The Mu-tron III was an instant success and was used by jazz/fusion guitarist Larry Coryell, Funkadelic bass player Bootsy Collins (for his "Space Bass"), guitarist Jerry Garcia, Yes bassist Chris Squire, and Stevie Wonder, who used it on his Clavinet for the song "Higher Ground".

Beigel was successfully granted a patent for the circuitry of the Mu-tron III. Musitronics licensed the Mu-tron III circuitry to a few different companies in the seventies – the Univox Funky Filter and Monacor Effectmatic are notable examples.

The original Mu-tron III ran on two 9V batteries used as a Bi Polar power supply; this gave it a wider dynamic range and more headroom compared to effects that ran on 9 volt. There was an optional power supply (the PS-1), and with later versions had built-in AC power supplies. The Mu-tron III used proprietary opto-isolators to control the filter, which was novel for the time, a method would also be used for the Mu-tron Phasor II and Bi-Phase. The state variable filter in the Mu-tron III allowed for low-pass, bandpass, and high-pass filter response, which could be triggered from low to high or vice versa. When ARP Instruments bought Musitronics in '79, they made the Mu-tron line for about a year before going out of business, and the Mu-tron III was no more. With the advent of the stompbox revival of the nineties, the Mu-tron III became one of the big-ticket items for collectors and players alike. There was a reissue of sorts, the HAZ Mu-tron III+, but Beigel says this (and other clones) did not have "the same magic".

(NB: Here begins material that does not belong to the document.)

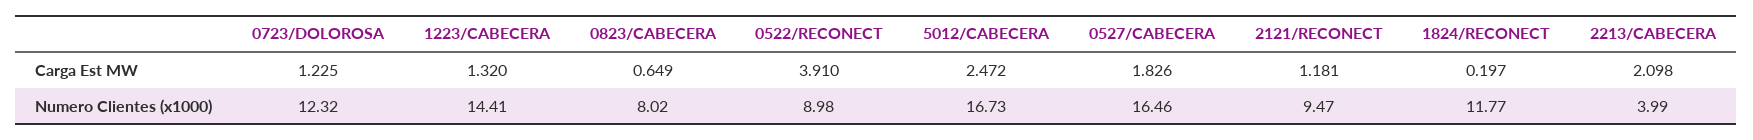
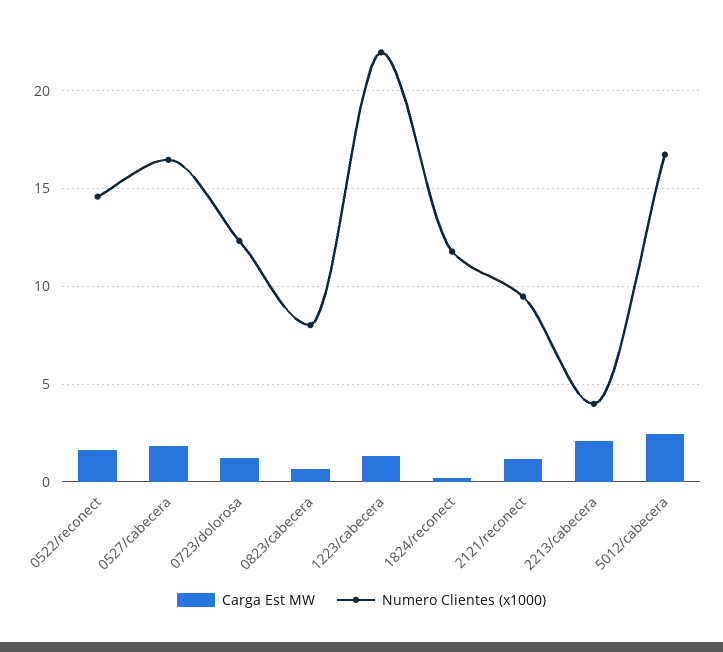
Carga Est MW, 0522/RECONECT: 3.91 -> 1.5
Numero Clientes (x1000), 1223/CABECERA: 14.41 -> 22
Numero Clientes (x1000), 0522/RECONECT: 8.98 -> 14.5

In early 1995, however, Beigel did lend his expertise to Electro-Harmonix, creating an update of his original design, the Electro-Harmonix Q-Tron, and he also designed a Bi-Filter for E-H. Three other pedals, the Mini Q-Tron, Micro Q-Tron and Q-Tron+, are available from EHX as well, who now also offer the Bi-Filter, a modern version of Beigel Sound Lab's Envelope Controlled Filter, made in 1979. Michael Dregni, in Vintage Guitar, noted that none of the "clones, copycats, and other attempts to bring it back...sounded quite like the real deal". But in 2014, a renewed version of the Mu-Tron III, now called the Tru-Tron 3X, was made by Beigel's new company Mu-FX.

===Tru-Tron 3X===
The Tru-Tron can work "exactly like the original", but has added functionality and range, and is "smaller and more robust" than the original. It runs on 12 volts. In addition to the original's ability to control the upsweep of notes it adds control over the downsweep, and offers more gain for more intense effects. It also has an internal potentiometer which allows the user to adjust the envelope filter's response time to match the player's style.